[Dataset entries]
▬▬▬

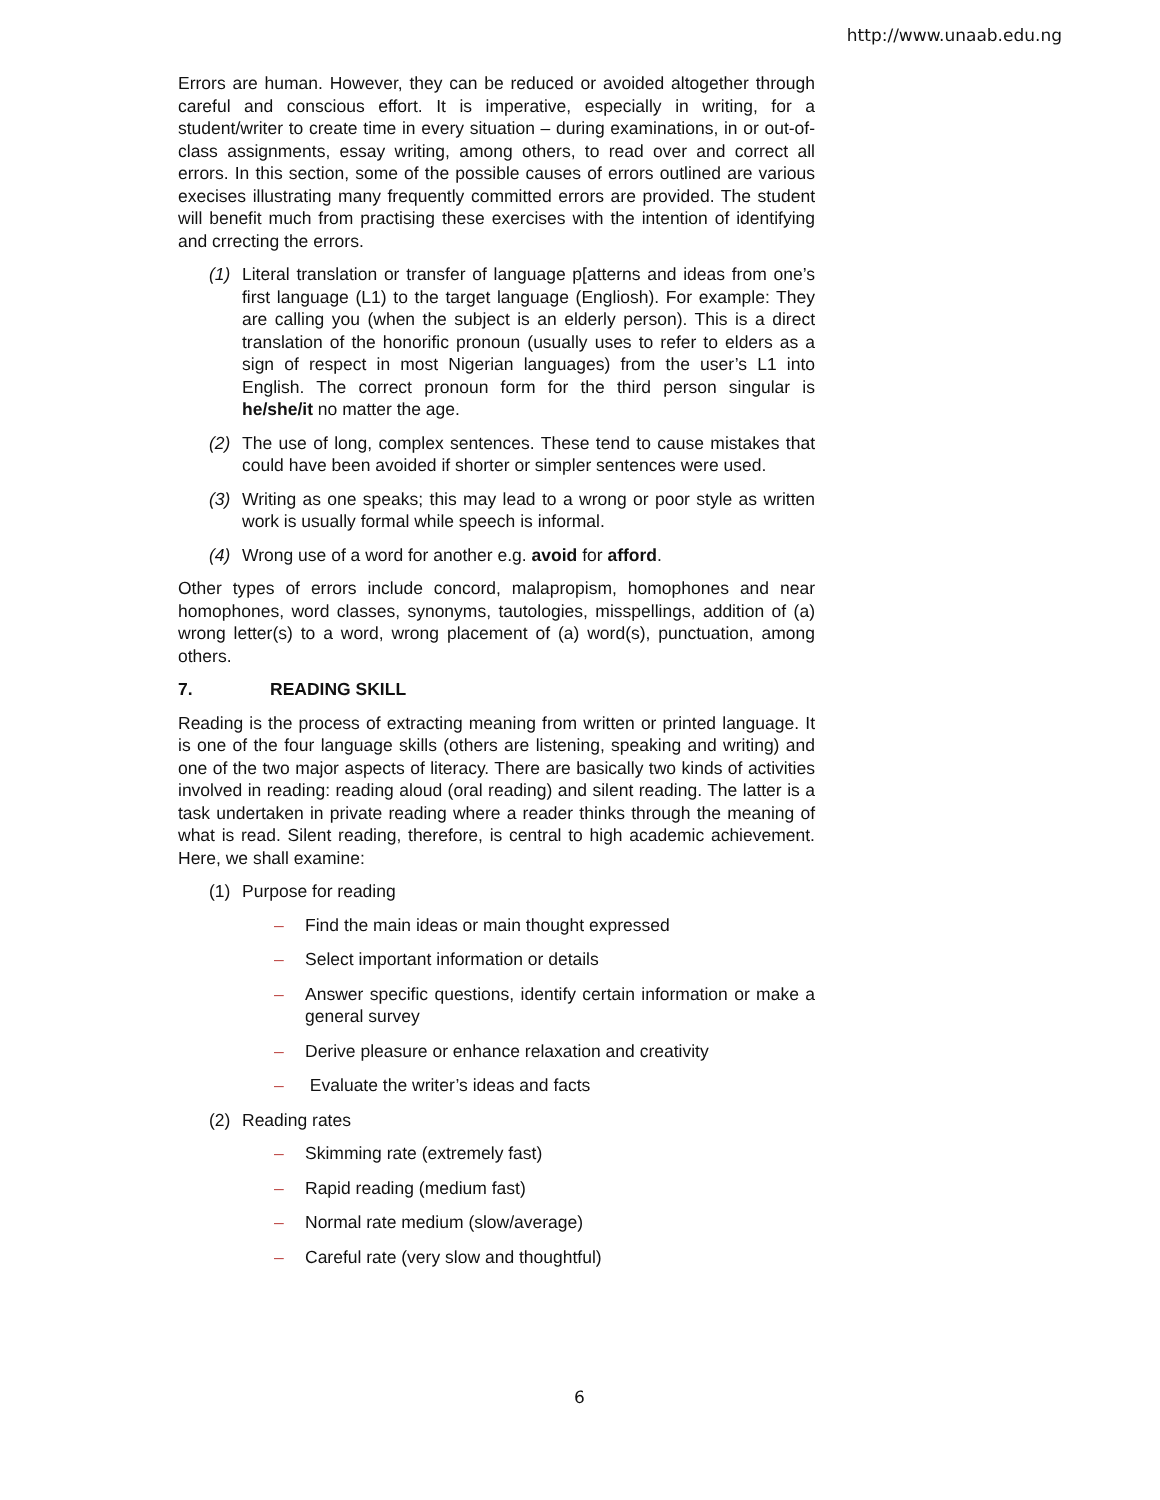http://www.unaab.edu.ng
Errors are human. However, they can be reduced or avoided altogether through careful and conscious effort. It is imperative, especially in writing, for a student/writer to create time in every situation – during examinations, in or out-of-class assignments, essay writing, among others, to read over and correct all errors. In this section, some of the possible causes of errors outlined are various execises illustrating many frequently committed errors are provided. The student will benefit much from practising these exercises with the intention of identifying and crrecting the errors.
(1) Literal translation or transfer of language p[atterns and ideas from one’s first language (L1) to the target language (Engliosh). For example: They are calling you (when the subject is an elderly person). This is a direct translation of the honorific pronoun (usually uses to refer to elders as a sign of respect in most Nigerian languages) from the user’s L1 into English. The correct pronoun form for the third person singular is he/she/it no matter the age.
(2) The use of long, complex sentences. These tend to cause mistakes that could have been avoided if shorter or simpler sentences were used.
(3) Writing as one speaks; this may lead to a wrong or poor style as written work is usually formal while speech is informal.
(4) Wrong use of a word for another e.g. avoid for afford.
Other types of errors include concord, malapropism, homophones and near homophones, word classes, synonyms, tautologies, misspellings, addition of (a) wrong letter(s) to a word, wrong placement of (a) word(s), punctuation, among others.
7. READING SKILL
Reading is the process of extracting meaning from written or printed language. It is one of the four language skills (others are listening, speaking and writing) and one of the two major aspects of literacy. There are basically two kinds of activities involved in reading: reading aloud (oral reading) and silent reading. The latter is a task undertaken in private reading where a reader thinks through the meaning of what is read. Silent reading, therefore, is central to high academic achievement. Here, we shall examine:
(1) Purpose for reading
– Find the main ideas or main thought expressed
– Select important information or details
– Answer specific questions, identify certain information or make a general survey
– Derive pleasure or enhance relaxation and creativity
– Evaluate the writer’s ideas and facts
(2) Reading rates
– Skimming rate (extremely fast)
– Rapid reading (medium fast)
– Normal rate medium (slow/average)
– Careful rate (very slow and thoughtful)
6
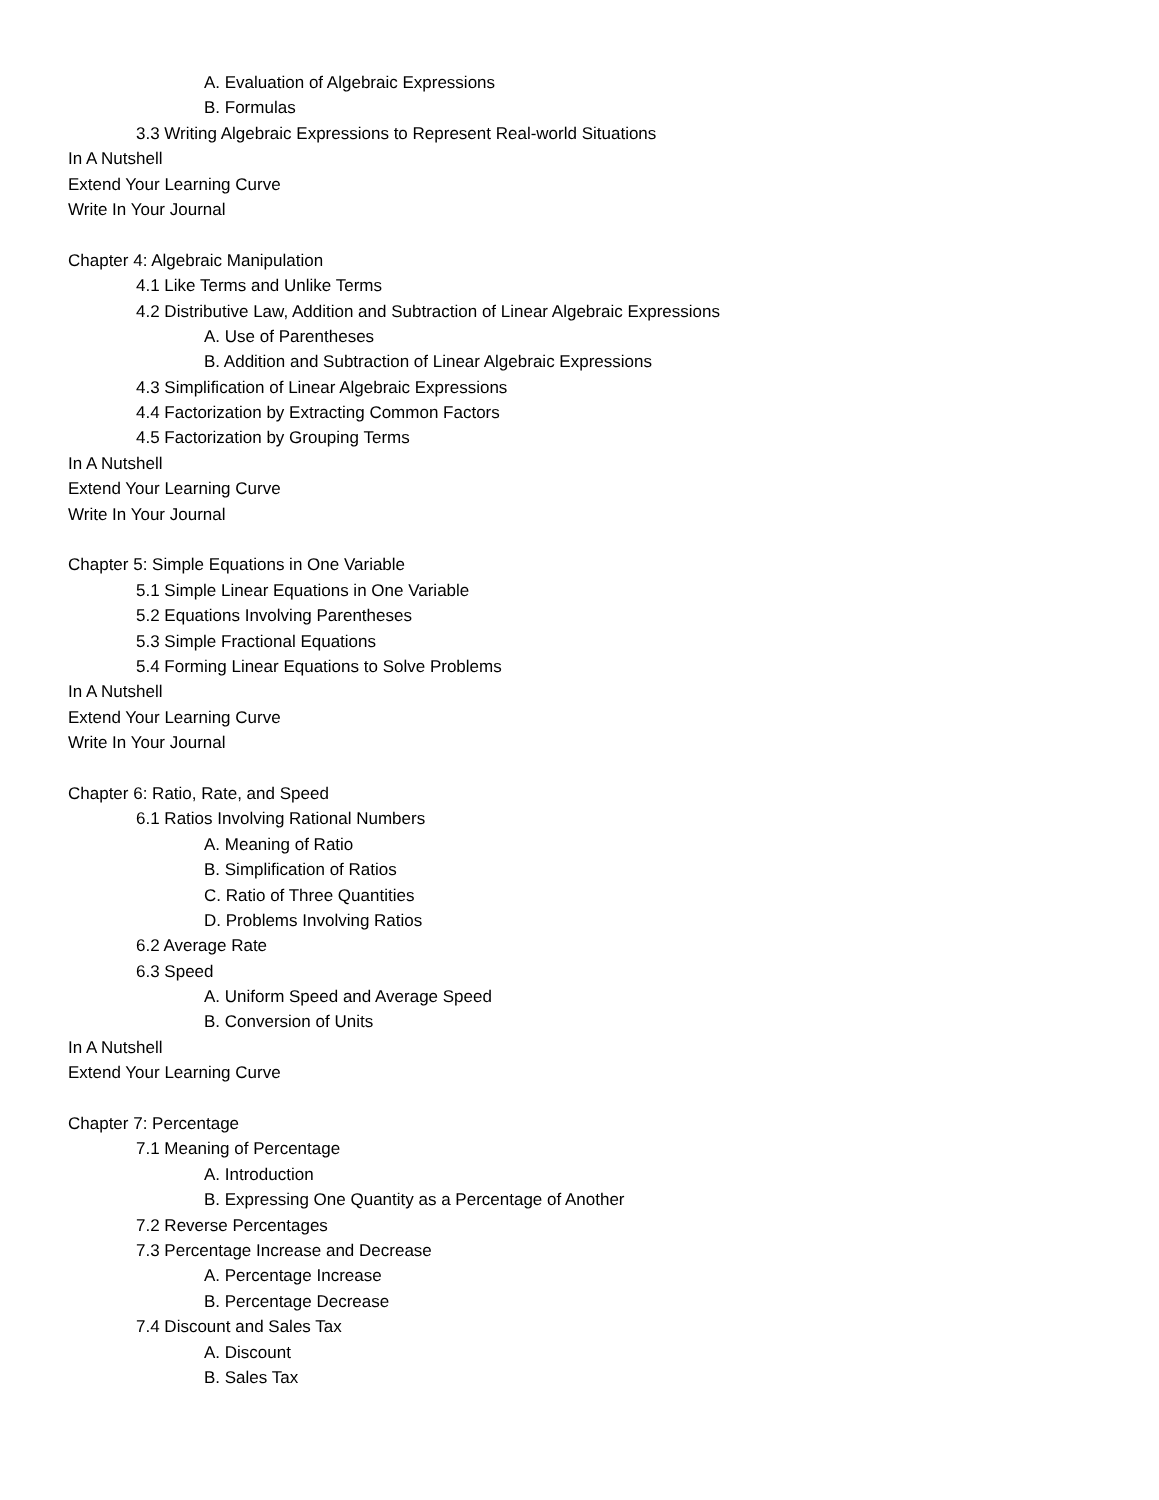A. Evaluation of Algebraic Expressions
B. Formulas
3.3 Writing Algebraic Expressions to Represent Real-world Situations
In A Nutshell
Extend Your Learning Curve
Write In Your Journal
Chapter 4: Algebraic Manipulation
4.1 Like Terms and Unlike Terms
4.2 Distributive Law, Addition and Subtraction of Linear Algebraic Expressions
A. Use of Parentheses
B. Addition and Subtraction of Linear Algebraic Expressions
4.3 Simplification of Linear Algebraic Expressions
4.4 Factorization by Extracting Common Factors
4.5 Factorization by Grouping Terms
In A Nutshell
Extend Your Learning Curve
Write In Your Journal
Chapter 5: Simple Equations in One Variable
5.1 Simple Linear Equations in One Variable
5.2 Equations Involving Parentheses
5.3 Simple Fractional Equations
5.4 Forming Linear Equations to Solve Problems
In A Nutshell
Extend Your Learning Curve
Write In Your Journal
Chapter 6: Ratio, Rate, and Speed
6.1 Ratios Involving Rational Numbers
A. Meaning of Ratio
B. Simplification of Ratios
C. Ratio of Three Quantities
D. Problems Involving Ratios
6.2 Average Rate
6.3 Speed
A. Uniform Speed and Average Speed
B. Conversion of Units
In A Nutshell
Extend Your Learning Curve
Chapter 7: Percentage
7.1 Meaning of Percentage
A. Introduction
B. Expressing One Quantity as a Percentage of Another
7.2 Reverse Percentages
7.3 Percentage Increase and Decrease
A. Percentage Increase
B. Percentage Decrease
7.4 Discount and Sales Tax
A. Discount
B. Sales Tax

▬▬▬

What you will do: All records must be output exactly as they are, except for the pictures, which are left out.

Task response:
http://www.unaab.edu.ng
Errors are human. However, they can be reduced or avoided altogether through careful and conscious effort. It is imperative, especially in writing, for a student/writer to create time in every situation – during examinations, in or out-of-class assignments, essay writing, among others, to read over and correct all errors. In this section, some of the possible causes of errors outlined are various execises illustrating many frequently committed errors are provided. The student will benefit much from practising these exercises with the intention of identifying and crrecting the errors.
(1) Literal translation or transfer of language p[atterns and ideas from one’s first language (L1) to the target language (Engliosh). For example: They are calling you (when the subject is an elderly person). This is a direct translation of the honorific pronoun (usually uses to refer to elders as a sign of respect in most Nigerian languages) from the user’s L1 into English. The correct pronoun form for the third person singular is he/she/it no matter the age.
(2) The use of long, complex sentences. These tend to cause mistakes that could have been avoided if shorter or simpler sentences were used.
(3) Writing as one speaks; this may lead to a wrong or poor style as written work is usually formal while speech is informal.
(4) Wrong use of a word for another e.g. avoid for afford.
Other types of errors include concord, malapropism, homophones and near homophones, word classes, synonyms, tautologies, misspellings, addition of (a) wrong letter(s) to a word, wrong placement of (a) word(s), punctuation, among others.
7. READING SKILL
Reading is the process of extracting meaning from written or printed language. It is one of the four language skills (others are listening, speaking and writing) and one of the two major aspects of literacy. There are basically two kinds of activities involved in reading: reading aloud (oral reading) and silent reading. The latter is a task undertaken in private reading where a reader thinks through the meaning of what is read. Silent reading, therefore, is central to high academic achievement. Here, we shall examine:
(1) Purpose for reading
– Find the main ideas or main thought expressed
– Select important information or details
– Answer specific questions, identify certain information or make a general survey
– Derive pleasure or enhance relaxation and creativity
– Evaluate the writer’s ideas and facts
(2) Reading rates
– Skimming rate (extremely fast)
– Rapid reading (medium fast)
– Normal rate medium (slow/average)
– Careful rate (very slow and thoughtful)
6
A. Evaluation of Algebraic Expressions
B. Formulas
3.3 Writing Algebraic Expressions to Represent Real-world Situations
In A Nutshell
Extend Your Learning Curve
Write In Your Journal
Chapter 4: Algebraic Manipulation
4.1 Like Terms and Unlike Terms
4.2 Distributive Law, Addition and Subtraction of Linear Algebraic Expressions
A. Use of Parentheses
B. Addition and Subtraction of Linear Algebraic Expressions
4.3 Simplification of Linear Algebraic Expressions
4.4 Factorization by Extracting Common Factors
4.5 Factorization by Grouping Terms
In A Nutshell
Extend Your Learning Curve
Write In Your Journal
Chapter 5: Simple Equations in One Variable
5.1 Simple Linear Equations in One Variable
5.2 Equations Involving Parentheses
5.3 Simple Fractional Equations
5.4 Forming Linear Equations to Solve Problems
In A Nutshell
Extend Your Learning Curve
Write In Your Journal
Chapter 6: Ratio, Rate, and Speed
6.1 Ratios Involving Rational Numbers
A. Meaning of Ratio
B. Simplification of Ratios
C. Ratio of Three Quantities
D. Problems Involving Ratios
6.2 Average Rate
6.3 Speed
A. Uniform Speed and Average Speed
B. Conversion of Units
In A Nutshell
Extend Your Learning Curve
Chapter 7: Percentage
7.1 Meaning of Percentage
A. Introduction
B. Expressing One Quantity as a Percentage of Another
7.2 Reverse Percentages
7.3 Percentage Increase and Decrease
A. Percentage Increase
B. Percentage Decrease
7.4 Discount and Sales Tax
A. Discount
B. Sales Tax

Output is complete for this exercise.